### THE PROBLEM
In the passage on Raymond Chandler, rewrite the part that opens with "Trott sees numerous" and closes with "months in a row.", replacing "Canadian Army" with "British Army".

### QUOTED PASSAGE

◆ ◆ ◆

Highly respected and valued by many fans of crime fiction and most likely America’s most distinguished crime writer ever, Raymond Chandler (1888-1959) together with Dashiell Hammett invented a new type of tough detective, independently of each other, they founded a style that later was described as “hard-boiled.”
Many of their novels were turned into successful crime and detective movies in the 1940s and 1950s, and became masterpieces of film noir. While the type of cynical, distrusting detective seemed to have emerged from those movies, the character actually was invented in books, most prominently in Chandler’s seven novels centering around private detective Philip Marlowe.
While there already are some thorough studies on Chandler around and many aspects of his novels and essays have been examined very thoroughly, Trott sees her own study as covering a particular aspect of the writer‘s life and work that has been underrepresented so far. Specifically the experience of American soldiers in France during WWI that forged Chandler’s personality and later had a huge influence upon his prose style and can chiefly be identified in his most famous character, private investigator Marlowe; namely in the way he thinks, talks and acts.
Trott sees numerous traces, influences, and behavior patterns strongly related to incidents that happened to Chandler during the war (when from 1917 to 1919 he volunteered for the Canadian Army) and finally led to what today is known as “hard-boiled style” of writing: a mostly cynical, straightforward, harsh, bitter and absolutely not politically correct way of describing the world and commenting on life. Thus leading to actions (of Chandler’s character Marlowe) that seem unusual for non-veterans and people who ever encountered massive danger and tension for months in a row.

◆ ◆ ◆

### PROVIDED DATA
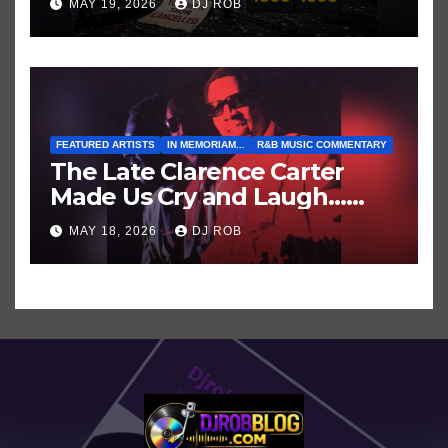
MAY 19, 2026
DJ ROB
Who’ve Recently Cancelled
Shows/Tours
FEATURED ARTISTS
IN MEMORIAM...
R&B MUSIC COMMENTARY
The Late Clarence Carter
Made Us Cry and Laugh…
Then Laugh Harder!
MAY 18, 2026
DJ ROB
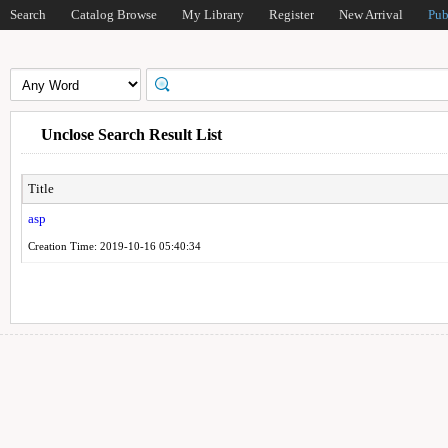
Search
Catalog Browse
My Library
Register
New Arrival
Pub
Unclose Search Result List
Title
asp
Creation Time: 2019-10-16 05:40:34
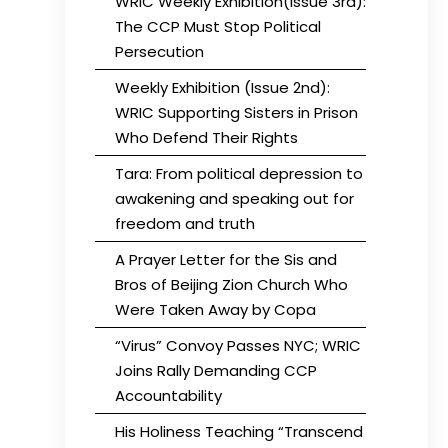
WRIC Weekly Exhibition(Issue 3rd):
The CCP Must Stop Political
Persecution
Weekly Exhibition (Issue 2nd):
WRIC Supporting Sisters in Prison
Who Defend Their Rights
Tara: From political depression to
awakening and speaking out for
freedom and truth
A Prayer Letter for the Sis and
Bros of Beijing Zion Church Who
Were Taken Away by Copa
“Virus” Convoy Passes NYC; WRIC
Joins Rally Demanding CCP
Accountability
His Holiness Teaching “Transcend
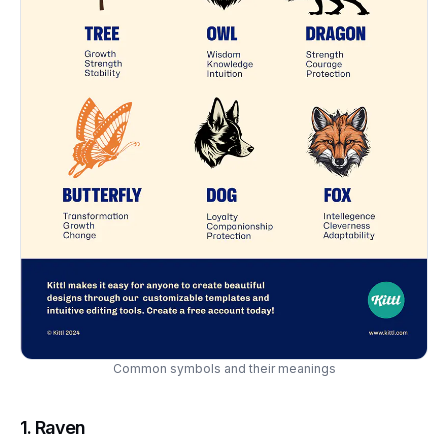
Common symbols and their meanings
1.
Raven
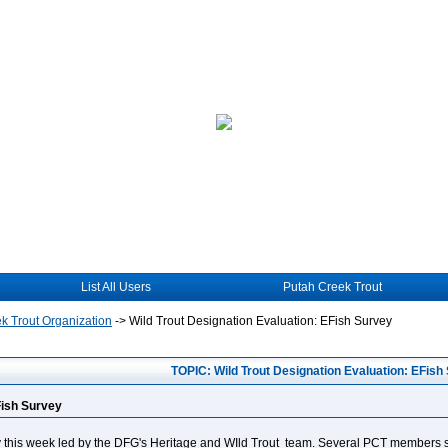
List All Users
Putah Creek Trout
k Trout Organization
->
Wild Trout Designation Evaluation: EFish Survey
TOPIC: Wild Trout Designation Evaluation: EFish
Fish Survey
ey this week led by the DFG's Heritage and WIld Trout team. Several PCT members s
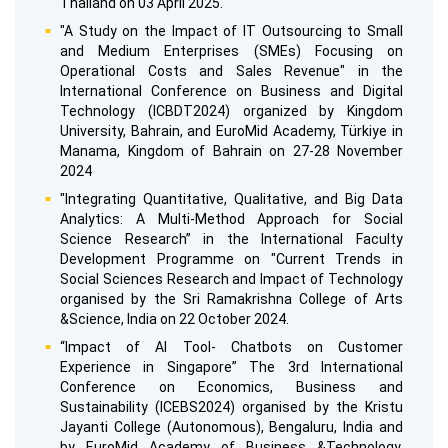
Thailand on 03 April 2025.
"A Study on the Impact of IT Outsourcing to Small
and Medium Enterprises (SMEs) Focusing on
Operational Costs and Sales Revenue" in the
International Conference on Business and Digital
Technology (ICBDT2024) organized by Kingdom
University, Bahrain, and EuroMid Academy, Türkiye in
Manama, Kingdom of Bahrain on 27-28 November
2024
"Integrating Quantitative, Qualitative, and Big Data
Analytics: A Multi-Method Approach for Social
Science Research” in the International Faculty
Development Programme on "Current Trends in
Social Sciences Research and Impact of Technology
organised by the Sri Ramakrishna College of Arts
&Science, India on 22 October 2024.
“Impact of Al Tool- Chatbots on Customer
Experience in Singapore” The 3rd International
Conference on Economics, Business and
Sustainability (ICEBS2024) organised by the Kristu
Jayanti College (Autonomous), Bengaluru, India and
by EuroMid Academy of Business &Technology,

◆ ◆ ◆

### SOLUTION FOR THIS PROBLEM
Trott sees numerous traces, influences, and behavior patterns strongly related to incidents that happened to Chandler during the war (when from 1917 to 1919 he volunteered for the British Army) and finally led to what today is known as “hard-boiled style” of writing: a mostly cynical, straightforward, harsh, bitter and absolutely not politically correct way of describing the world and commenting on life. Thus leading to actions (of Chandler’s character Marlowe) that seem unusual for non-veterans and people who ever encountered massive danger and tension for months in a row.